Journal titles were categorized to assess the increased range of fields covered; categories include epidemiology, agriculture, economics, and medicine (51 categories total).


Since implementing the new method, potentially relevant articles identified per month increased from an average of 19 (SD: 13; n= 31) to 159 (SD: 63; n= 3). Both methods identified articles in the health sciences, but the new search also captured articles in the life, physical, and social sciences. Between March 2007 and March 2012, articles selected were classified into an average of 10 different categories per literature review (SD: 4; n= 31) versus an average of 33 categories (SD: 5; n= 3) with the updated process.


The new search method improves upon the previous method – it captures relevant articles indexed in health science and other secondary databases beyond Medline. The new method has resulted in a greater number of relevant literature articles, from a broader range of disciplines, and in reduced amount of preparation time as compared to the results of the previous search method. This improvement may increase multi-disciplinary discussions and partnerships, but changes in online publishing pose challenges to continued access of the new range of articles.

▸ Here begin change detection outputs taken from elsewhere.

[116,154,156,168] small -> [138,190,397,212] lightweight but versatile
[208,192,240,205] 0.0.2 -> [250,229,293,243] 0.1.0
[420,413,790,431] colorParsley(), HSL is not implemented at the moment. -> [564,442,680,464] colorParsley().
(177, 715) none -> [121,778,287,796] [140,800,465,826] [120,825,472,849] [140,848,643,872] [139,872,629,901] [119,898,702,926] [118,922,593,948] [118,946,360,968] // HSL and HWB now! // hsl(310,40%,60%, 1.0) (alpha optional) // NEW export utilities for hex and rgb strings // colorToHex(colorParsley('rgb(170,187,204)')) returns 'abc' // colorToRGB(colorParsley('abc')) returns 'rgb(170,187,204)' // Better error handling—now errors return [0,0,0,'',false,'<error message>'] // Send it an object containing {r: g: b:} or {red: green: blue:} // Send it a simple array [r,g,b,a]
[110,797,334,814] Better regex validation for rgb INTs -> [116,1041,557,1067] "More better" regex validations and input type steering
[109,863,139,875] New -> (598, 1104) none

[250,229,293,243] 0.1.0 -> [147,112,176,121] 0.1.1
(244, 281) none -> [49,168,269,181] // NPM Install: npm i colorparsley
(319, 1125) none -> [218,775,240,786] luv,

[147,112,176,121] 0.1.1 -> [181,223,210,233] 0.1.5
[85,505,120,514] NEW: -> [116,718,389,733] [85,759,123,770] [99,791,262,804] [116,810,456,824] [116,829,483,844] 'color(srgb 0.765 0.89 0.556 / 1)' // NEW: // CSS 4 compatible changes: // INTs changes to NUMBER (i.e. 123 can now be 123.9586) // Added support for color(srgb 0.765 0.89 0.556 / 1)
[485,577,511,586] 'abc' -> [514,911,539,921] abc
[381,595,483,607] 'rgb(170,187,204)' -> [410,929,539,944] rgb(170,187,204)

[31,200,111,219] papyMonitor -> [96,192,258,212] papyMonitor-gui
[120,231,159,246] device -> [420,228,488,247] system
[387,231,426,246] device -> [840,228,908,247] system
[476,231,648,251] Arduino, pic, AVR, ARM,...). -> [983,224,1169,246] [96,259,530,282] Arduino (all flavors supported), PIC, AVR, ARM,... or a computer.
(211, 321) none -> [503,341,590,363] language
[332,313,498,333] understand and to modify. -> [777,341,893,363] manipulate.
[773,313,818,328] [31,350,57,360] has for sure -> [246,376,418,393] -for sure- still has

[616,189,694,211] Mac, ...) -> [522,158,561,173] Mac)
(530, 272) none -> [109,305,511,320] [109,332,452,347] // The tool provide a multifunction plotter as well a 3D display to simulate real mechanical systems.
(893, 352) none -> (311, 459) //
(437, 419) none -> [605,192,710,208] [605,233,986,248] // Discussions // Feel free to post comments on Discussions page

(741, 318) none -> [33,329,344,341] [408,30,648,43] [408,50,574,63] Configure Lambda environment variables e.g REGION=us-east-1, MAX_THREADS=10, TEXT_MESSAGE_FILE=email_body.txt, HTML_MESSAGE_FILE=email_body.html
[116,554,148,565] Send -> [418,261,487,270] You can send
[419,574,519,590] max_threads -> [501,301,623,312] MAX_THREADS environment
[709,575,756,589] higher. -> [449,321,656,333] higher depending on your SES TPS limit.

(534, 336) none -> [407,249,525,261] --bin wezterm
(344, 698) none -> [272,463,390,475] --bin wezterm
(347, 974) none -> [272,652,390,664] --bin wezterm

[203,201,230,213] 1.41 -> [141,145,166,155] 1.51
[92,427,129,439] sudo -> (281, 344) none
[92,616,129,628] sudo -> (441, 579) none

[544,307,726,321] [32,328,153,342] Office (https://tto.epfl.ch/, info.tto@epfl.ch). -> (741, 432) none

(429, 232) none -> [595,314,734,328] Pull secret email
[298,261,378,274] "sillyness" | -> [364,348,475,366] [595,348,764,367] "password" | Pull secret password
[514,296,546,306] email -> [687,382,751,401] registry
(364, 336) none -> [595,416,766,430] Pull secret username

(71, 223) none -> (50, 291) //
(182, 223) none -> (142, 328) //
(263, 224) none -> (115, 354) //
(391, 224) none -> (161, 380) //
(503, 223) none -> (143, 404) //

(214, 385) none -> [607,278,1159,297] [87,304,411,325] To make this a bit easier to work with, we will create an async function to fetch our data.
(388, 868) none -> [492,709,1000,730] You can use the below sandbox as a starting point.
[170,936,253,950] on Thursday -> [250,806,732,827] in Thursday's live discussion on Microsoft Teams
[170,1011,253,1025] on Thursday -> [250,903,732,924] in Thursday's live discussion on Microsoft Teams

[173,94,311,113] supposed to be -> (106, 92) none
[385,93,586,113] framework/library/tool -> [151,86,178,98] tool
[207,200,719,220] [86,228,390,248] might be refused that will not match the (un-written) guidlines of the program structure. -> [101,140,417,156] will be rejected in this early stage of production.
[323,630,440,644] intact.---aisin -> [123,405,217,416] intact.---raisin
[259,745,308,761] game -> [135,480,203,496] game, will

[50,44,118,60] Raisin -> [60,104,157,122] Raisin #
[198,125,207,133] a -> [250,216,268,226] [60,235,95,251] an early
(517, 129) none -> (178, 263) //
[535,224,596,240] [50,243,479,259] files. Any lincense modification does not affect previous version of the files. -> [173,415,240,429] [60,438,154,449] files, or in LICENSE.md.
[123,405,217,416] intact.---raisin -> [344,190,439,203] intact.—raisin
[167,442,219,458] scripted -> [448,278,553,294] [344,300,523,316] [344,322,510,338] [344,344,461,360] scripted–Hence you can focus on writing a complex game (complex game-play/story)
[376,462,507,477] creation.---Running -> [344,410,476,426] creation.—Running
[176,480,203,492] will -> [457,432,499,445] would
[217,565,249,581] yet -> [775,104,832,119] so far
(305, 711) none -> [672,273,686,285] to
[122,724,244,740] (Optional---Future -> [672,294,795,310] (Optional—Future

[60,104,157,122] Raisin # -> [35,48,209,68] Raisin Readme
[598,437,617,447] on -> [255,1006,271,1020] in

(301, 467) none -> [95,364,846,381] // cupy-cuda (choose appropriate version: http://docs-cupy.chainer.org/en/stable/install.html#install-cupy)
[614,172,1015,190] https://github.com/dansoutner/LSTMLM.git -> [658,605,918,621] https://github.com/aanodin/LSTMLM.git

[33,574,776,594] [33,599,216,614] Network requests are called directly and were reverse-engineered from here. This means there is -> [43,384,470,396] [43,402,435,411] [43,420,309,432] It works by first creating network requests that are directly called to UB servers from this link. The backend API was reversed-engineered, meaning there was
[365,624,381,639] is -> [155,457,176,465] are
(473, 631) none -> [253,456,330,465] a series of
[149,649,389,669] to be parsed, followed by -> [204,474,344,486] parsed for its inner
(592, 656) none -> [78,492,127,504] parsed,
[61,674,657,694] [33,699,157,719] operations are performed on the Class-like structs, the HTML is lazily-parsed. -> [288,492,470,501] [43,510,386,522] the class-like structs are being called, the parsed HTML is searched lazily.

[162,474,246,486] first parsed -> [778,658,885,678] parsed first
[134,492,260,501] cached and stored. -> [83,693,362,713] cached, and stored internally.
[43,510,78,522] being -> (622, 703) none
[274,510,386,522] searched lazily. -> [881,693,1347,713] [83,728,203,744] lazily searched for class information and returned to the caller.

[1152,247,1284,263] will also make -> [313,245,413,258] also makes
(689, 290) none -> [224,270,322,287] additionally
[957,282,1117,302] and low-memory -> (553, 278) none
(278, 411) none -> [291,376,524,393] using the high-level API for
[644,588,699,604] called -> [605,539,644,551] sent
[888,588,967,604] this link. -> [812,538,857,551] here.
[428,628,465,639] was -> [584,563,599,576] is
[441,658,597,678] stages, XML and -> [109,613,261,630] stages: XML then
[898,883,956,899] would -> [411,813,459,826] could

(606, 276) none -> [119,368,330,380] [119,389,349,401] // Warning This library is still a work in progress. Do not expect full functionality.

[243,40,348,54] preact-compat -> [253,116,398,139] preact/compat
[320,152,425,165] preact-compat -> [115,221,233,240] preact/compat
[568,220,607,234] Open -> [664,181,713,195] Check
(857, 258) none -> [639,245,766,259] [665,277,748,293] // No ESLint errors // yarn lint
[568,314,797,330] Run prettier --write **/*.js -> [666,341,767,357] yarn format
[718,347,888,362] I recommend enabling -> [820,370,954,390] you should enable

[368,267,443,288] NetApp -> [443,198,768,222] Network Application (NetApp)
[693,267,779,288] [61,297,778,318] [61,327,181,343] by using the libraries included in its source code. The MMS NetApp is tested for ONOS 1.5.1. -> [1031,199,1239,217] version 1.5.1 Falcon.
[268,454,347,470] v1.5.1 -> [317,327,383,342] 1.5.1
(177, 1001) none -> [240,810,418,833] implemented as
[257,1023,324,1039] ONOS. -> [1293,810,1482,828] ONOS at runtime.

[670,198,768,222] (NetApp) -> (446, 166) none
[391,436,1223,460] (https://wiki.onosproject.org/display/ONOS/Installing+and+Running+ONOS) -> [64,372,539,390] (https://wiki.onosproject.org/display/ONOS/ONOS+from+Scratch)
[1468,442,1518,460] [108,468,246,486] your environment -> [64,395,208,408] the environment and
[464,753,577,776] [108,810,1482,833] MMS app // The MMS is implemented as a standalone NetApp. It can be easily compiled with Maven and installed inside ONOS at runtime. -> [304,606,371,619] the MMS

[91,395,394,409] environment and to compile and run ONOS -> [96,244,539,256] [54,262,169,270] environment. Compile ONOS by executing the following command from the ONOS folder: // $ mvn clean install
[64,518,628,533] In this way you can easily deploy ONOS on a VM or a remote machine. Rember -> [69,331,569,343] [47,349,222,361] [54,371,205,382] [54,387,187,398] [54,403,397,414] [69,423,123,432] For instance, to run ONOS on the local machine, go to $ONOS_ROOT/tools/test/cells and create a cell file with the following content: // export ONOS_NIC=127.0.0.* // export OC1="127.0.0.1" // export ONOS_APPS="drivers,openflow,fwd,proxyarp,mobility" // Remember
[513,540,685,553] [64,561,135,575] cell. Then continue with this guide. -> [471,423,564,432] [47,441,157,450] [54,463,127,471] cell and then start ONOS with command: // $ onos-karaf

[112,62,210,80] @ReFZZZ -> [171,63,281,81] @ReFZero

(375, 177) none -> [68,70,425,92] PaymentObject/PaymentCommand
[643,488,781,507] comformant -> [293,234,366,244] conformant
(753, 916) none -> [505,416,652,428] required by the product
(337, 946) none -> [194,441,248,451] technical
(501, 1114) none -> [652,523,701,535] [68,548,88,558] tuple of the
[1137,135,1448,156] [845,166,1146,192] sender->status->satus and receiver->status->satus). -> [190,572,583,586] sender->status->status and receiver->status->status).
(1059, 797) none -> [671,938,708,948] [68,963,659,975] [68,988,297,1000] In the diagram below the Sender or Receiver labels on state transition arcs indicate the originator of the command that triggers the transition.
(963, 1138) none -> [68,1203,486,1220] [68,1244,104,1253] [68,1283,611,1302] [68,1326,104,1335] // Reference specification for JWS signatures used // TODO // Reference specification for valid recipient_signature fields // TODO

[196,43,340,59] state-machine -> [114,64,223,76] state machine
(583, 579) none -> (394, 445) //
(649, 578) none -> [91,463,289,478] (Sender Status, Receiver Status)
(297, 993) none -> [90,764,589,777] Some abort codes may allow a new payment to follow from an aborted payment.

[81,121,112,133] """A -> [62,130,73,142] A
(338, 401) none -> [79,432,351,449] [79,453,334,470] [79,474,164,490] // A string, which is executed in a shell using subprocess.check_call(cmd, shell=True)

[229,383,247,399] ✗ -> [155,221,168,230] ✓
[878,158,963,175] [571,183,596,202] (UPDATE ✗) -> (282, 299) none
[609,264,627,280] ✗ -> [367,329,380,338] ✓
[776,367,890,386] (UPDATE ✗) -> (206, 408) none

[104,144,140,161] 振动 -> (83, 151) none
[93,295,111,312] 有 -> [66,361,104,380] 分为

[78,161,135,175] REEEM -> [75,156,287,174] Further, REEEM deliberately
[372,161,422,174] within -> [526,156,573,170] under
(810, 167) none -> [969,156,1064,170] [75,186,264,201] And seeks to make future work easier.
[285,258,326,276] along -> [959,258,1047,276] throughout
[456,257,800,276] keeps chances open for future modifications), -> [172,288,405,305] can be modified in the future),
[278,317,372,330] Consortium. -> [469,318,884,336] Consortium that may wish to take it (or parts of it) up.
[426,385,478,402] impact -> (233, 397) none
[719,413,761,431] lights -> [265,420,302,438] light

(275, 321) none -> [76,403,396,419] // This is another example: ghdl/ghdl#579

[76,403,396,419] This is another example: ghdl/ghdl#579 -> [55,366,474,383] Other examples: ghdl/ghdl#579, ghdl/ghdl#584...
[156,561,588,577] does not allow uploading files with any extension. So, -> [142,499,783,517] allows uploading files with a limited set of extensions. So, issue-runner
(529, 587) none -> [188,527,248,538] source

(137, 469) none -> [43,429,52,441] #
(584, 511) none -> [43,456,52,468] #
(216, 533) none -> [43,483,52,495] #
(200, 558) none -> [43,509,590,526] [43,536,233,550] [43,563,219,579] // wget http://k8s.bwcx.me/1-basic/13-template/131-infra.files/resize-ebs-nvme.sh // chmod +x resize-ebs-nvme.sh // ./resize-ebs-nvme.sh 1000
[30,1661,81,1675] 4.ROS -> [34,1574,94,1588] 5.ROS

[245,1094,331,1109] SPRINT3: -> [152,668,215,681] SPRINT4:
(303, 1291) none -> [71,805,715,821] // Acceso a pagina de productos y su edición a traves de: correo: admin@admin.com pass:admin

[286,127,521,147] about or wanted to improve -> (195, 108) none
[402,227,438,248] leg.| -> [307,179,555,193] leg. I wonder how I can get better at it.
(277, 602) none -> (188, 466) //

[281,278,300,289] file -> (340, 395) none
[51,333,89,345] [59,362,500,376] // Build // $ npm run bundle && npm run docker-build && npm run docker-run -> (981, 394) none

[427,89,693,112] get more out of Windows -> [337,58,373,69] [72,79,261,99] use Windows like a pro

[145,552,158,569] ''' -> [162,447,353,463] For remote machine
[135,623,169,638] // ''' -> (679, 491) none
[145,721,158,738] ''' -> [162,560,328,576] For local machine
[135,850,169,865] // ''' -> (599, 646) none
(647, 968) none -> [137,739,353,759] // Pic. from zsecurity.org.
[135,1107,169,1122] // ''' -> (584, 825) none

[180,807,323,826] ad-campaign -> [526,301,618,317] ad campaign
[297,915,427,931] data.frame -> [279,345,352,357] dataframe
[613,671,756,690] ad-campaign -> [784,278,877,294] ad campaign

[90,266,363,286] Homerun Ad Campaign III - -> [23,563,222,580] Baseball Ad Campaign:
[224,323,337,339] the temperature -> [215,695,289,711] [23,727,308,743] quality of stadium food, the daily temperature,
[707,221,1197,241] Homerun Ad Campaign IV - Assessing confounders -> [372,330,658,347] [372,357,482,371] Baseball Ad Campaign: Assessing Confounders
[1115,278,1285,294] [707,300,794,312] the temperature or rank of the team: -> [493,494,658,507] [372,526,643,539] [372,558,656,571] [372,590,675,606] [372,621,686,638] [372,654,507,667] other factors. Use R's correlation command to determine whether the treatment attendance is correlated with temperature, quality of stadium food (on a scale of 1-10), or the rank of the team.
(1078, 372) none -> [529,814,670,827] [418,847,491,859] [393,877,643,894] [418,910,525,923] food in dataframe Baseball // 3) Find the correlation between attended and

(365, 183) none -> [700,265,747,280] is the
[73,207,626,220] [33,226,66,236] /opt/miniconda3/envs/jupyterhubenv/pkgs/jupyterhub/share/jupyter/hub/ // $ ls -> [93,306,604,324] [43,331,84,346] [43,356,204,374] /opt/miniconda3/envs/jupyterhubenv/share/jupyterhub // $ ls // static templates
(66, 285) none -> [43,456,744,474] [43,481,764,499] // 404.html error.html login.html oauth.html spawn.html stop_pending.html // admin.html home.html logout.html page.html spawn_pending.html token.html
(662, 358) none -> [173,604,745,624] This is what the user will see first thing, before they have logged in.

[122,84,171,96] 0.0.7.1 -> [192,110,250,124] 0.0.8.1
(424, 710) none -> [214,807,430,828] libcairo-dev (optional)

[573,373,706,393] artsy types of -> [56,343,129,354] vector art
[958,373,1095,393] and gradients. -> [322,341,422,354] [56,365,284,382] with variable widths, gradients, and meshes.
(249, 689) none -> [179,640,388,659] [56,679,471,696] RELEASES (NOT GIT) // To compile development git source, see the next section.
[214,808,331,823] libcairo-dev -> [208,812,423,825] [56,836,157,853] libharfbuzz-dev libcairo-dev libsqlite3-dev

[Figure ID: f1-ojphi-05-49]

Overview of 2012 literature review process including, Scopus search [6]; Zotero [7], a freely available web application that streamlines content management; and summarized article archive on ISDS Wiki [8].


The ISDS RC would like to thank past contributors and guest authors to the literature review.

1.. PubCrawler. http://www.webcitation.org/6AZiiSIDH.
2.. Google Scholar. http://www.webcitation.org/mainframe.php.
3.. Pubmed. http://www.webcitation.org/6AZilS732.
4.. Embase. http://www.webcitation.org/6AZj0rxhu.
5.. Scopus. http://www.scopus.com/home.url.
6.. ISDS Literature Review Search (Scopus). http://www.webcitation.org/6AZiWfC6C.
7.. Zotero. http://www.webcitation.org/6AZia0yEd.
8.. ISDS Literature Summaries Archive. Wiki. http://www.webcitation.org/6AZkiT9xQ.

Article Categories:
  • ISDS 2012 Conference Abstracts

Keywords: Disease surveillance literature, ISDS Research Committee, Literature search.